Paragraph Four Explained
In 1984, Congress passed The Drug Price Competition and Patent Term Restoration Act that came to be known as the “Hatch-Waxman Act.” The Hatch-Waxman rules created processes and incentives for both branded and generic companies involving challenges to patents.
- Branded pharmaceutical companies are required to list patents involving composition of matter (substance), formulation, and method of use in the Food and Drug Administration “s (FDA) Approved Drug Products with Therapeutic Equivalence Evaluations , also known as the Orange Book.
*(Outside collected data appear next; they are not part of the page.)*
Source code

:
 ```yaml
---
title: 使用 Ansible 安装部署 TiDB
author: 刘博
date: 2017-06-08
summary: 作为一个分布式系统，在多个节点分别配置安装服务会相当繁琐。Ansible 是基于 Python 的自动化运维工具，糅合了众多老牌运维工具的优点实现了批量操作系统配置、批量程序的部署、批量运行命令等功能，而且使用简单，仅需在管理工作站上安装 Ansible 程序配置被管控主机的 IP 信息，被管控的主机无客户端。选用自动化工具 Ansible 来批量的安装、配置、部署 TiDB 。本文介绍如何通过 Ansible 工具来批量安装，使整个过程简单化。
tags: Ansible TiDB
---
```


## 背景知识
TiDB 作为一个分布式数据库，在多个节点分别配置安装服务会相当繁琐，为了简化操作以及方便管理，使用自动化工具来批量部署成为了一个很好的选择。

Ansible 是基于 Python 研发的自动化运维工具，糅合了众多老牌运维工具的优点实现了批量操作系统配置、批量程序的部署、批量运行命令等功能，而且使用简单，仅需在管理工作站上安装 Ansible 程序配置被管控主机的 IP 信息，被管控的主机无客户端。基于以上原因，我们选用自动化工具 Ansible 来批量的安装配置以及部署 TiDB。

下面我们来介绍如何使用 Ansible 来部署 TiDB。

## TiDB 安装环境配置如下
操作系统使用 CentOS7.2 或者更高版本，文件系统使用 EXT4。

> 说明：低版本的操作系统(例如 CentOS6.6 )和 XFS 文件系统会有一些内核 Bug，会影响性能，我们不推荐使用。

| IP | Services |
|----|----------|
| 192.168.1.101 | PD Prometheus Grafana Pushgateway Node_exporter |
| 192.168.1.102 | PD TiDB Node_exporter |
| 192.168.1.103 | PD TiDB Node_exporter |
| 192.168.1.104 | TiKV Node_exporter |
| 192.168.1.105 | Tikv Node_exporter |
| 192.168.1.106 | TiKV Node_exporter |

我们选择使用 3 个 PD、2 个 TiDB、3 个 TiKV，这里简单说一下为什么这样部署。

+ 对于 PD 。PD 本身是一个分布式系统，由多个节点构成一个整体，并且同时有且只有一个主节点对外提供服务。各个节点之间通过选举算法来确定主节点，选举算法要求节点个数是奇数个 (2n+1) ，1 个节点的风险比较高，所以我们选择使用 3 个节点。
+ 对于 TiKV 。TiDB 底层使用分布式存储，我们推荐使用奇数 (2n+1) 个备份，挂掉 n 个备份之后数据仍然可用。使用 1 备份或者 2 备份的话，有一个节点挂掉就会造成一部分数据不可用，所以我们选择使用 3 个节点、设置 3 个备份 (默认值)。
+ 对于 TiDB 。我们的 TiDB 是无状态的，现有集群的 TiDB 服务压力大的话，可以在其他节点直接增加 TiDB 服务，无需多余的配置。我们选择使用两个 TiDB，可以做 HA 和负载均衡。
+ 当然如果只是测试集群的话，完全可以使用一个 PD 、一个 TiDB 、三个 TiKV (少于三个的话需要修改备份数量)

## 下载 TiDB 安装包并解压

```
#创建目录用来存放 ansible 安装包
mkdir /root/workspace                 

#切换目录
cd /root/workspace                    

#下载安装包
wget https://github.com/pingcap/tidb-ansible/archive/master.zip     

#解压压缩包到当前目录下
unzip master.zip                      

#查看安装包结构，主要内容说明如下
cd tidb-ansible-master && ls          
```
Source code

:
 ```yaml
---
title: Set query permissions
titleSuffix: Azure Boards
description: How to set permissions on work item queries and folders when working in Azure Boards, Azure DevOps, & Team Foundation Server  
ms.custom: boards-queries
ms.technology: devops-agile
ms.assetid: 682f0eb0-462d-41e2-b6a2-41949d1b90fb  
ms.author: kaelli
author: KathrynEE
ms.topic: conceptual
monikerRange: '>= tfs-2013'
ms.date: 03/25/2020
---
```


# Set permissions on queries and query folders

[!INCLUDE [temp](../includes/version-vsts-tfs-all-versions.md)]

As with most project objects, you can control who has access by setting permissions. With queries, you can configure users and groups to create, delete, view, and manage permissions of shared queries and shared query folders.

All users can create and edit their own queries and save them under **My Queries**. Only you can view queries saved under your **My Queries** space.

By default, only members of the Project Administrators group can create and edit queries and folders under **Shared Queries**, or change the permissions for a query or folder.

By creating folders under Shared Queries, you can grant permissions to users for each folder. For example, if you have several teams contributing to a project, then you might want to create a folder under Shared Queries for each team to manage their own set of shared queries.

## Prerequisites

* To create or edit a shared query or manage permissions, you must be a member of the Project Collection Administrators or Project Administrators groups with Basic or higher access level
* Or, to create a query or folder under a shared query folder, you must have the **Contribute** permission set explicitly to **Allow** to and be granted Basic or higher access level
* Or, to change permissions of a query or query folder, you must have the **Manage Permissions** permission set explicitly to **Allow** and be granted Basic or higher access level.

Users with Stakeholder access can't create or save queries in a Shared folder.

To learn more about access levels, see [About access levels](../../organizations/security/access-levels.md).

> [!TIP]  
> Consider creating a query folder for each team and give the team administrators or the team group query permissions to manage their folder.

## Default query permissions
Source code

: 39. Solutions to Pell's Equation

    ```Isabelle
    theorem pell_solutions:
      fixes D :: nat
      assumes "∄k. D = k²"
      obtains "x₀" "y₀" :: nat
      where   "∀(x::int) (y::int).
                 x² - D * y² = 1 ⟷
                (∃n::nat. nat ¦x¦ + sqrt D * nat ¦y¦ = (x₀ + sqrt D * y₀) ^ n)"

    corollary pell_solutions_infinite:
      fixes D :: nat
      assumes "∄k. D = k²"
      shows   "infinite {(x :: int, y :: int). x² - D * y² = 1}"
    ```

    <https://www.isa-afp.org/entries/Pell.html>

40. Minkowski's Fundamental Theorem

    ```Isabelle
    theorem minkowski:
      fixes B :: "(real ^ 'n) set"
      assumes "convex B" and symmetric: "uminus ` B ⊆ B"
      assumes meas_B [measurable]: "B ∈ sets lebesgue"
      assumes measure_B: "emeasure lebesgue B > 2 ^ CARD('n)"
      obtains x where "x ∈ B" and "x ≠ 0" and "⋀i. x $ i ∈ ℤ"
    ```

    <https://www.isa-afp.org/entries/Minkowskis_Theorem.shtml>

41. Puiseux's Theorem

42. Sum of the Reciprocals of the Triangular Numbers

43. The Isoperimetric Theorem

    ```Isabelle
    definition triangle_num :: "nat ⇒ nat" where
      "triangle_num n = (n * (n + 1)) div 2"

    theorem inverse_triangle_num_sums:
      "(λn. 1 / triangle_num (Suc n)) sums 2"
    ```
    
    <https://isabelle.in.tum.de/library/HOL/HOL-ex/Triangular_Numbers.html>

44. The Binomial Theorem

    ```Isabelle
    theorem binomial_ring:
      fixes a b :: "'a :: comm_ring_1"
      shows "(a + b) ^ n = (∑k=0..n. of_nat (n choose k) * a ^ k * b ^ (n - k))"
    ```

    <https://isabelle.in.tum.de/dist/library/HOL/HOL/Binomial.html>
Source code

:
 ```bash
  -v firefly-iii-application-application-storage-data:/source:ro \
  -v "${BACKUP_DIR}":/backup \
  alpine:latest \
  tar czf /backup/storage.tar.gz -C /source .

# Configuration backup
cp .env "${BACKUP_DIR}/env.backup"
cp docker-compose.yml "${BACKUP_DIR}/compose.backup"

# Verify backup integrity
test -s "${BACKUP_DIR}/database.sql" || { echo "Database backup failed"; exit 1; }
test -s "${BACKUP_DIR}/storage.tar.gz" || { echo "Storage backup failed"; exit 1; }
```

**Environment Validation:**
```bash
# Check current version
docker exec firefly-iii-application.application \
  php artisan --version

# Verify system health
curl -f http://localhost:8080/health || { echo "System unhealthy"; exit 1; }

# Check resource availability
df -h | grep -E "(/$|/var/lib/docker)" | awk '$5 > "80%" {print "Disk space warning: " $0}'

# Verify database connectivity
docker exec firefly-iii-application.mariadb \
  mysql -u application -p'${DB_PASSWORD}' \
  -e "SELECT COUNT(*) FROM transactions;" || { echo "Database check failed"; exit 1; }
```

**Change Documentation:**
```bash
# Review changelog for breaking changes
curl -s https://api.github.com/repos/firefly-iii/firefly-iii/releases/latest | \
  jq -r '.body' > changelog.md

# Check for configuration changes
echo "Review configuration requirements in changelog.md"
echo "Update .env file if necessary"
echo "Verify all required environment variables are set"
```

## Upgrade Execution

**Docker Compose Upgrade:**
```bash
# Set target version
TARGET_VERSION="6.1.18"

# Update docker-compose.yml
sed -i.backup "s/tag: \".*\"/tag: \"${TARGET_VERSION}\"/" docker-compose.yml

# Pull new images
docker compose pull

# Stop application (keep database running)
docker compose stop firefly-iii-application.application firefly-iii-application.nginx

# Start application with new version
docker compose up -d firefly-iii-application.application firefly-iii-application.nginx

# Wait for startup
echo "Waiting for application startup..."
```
- When applying to enter the market with a generic form of a reference product, the generic company files an Abbreviated New Drug Application (ANDA) and certifies against patents listed in the Orange Book. The certification states that either (a) FDA should approve of its generic version after the date the last patent expires (a “Paragraph 3” filing) or (b) that its generic product does not infringe on the listed patents or that those patents are not enforceable (a “Paragraph 4” filing actually called a Paragraph IV filing.1
- If the generic company files an ANDA with a Paragraph IV certification, then the branded company is notified. After the notice, the branded company has 45 days to file a patent infringement action against the generic company. After the suit has been filed, the FDA cannot approve of the application until the generic company successfully defends the suit or until 30 months, whichever comes first.
1 The Regulations also allow for two other types of certifications that are not relevant for The Paragraph Four Report. A Paragraph 1 certification states that there are no patents listed, and a Paragraph 2 certification states that the listed patents have expired.